In Norddeutschland, den Niederlanden und Skandinavien sind Klinkerfassaden seit eh und je ein fester Bestandteil des prägenden Landschaftsbildes. Doch wer den historischen Einfluss von Klinker darauf reduziert, greift dem Baustoff zu kurz. Denn was viel nicht wissen: Klinker hat auch einen maßgeblichen Einfluss auf die Architektur im Orient. Von den alten Mesopotamiern bis in die Gegenwart hat Klinker im Orient stets eine zentrale Rolle gespielt.
Bereits um 3000 v. Chr. nutzten die Sumerer und Babylonier gebrannte Tonziegel für den Bau von prächtigen Tempeln, repräsentativen Palästen und schmucken Stadtmauern, denn schon diese frühen Klinker waren aufgrund der hohen Brenntemperaturen besonders hart und widerstandsfähig, was sie ideal für die Anforderungen der wachsenden Städte im Orient machte.
Dann, im antiken Persien, wurde die Technik der Klinkerherstellung weiter verfeinert, was den Einfluss von Klinker weiter vergrößerte. Die Perser nutzten Klinker nicht nur für funktionale Zwecke, sondern auch für dekorative Elemente. Die farbigen Klinker und glasierten Ziegel, die zum Bau der berühmten Stadt Persepolis verwendet wurden, sind ein beeindruckendes Beispiel für die künstlerische Verwendung dieses Materials. Eine Inschrift über dem Bau des Tachte-Dschamschid, verfasst von Darius dem Ersten, veranschaulicht die Rolle des Klinkers in der Zeit: „Diesen Palast habe ich gebaut. Zunächst haben sie eine Grube ausgegraben, in diese Grube wurden Gerölle geschüttet und auf diesen der Palast errichtet. Die Leute von Babylon haben die Ziegel hergestellt.“
Und das war noch lange nicht alles. Mit der Ausbreitung des Islam im 7. Jahrhundert erfuhr die Nutzung von Klinker eine neue Blütezeit. Islamische Architekten nutzten Klinker für die Errichtung von Moscheen, Palästen und Festungen. Besonders in Regionen wie dem Iran, Irak und Zentralasien wurden Klinker wegen ihrer Haltbarkeit und ästhetischen Qualitäten geschätzt. Die Stadt Samarkand in Usbekistan, ein wichtiger Knotenpunkt der Seidenstraße, ist bekannt für ihre prächtigen Bauwerke aus Klinker, die mit aufwendigen Mosaiken und Inschriften verziert sind.

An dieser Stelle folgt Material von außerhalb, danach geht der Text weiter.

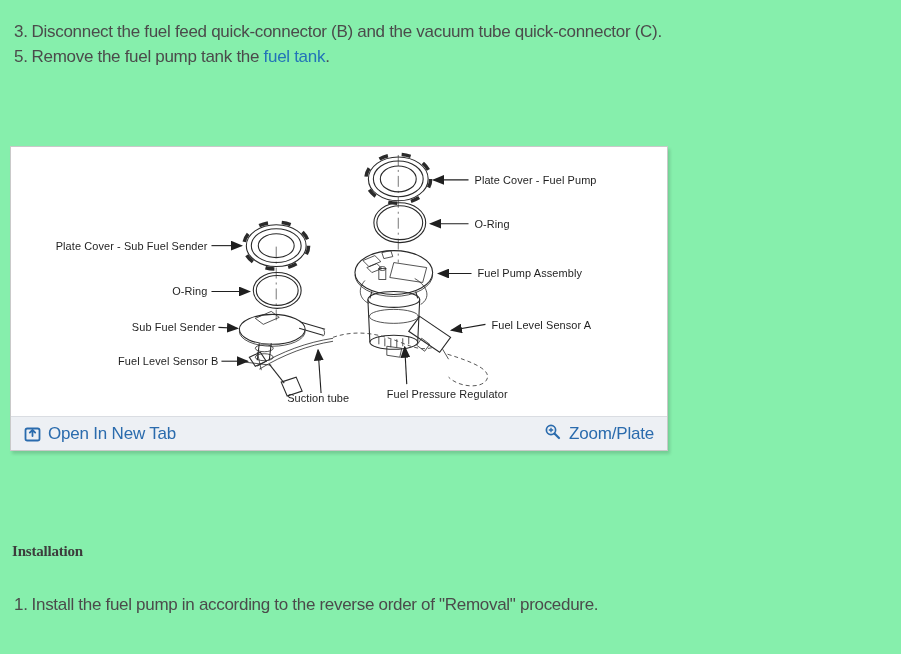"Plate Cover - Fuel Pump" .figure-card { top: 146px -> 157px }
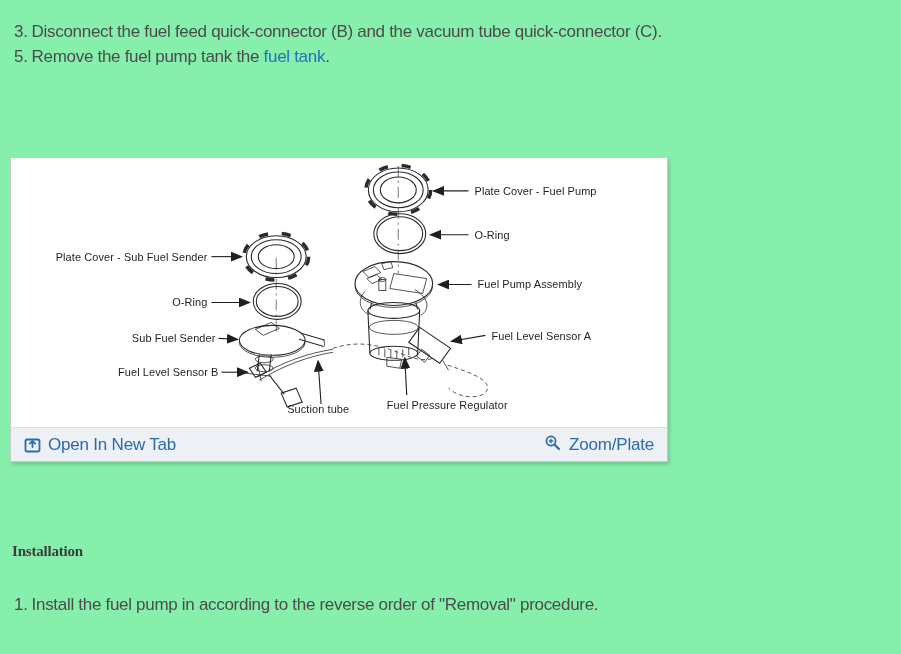"Open In New Tab" .figure-footer { justify-content: space-between -> none }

Die Osmanen, die ein weitreichendes Reich von Anatolien bis Nordafrika kontrollierten, trugen ebenfalls zur Verbreitung und Weiterentwicklung der Klinkerarchitektur bei. Die beeindruckenden Kuppelbauten und Minarette der osmanischen Moscheen in Istanbul, wie die Süleymaniye-Moschee, zeugen von der vielfachen Nutzung von Klinker.
Auch heute, im modernen Orient, hat Klinker eine bedeutende Rolle in der Architektur. In vielen Ländern wird Klinker wegen seiner ästhetischen und vor allem seiner praktischen Vorteile geschätzt. Ob in Dubai, Abu Dhabi oder Doha – allerorts sind Klinkerelemente integriert, um traditionelle Designelemente mit zeitgenössischen Bauweisen zu verbinden.
Das hat (neben der Optik) einen einfachen Grund: In Ländern die oft extremen Klima-Bedingungen ausgesetzt sind, bietet Klinker hervorragende Isoliereigenschaften und trägt zur Energieeffizienz der Gebäude bei.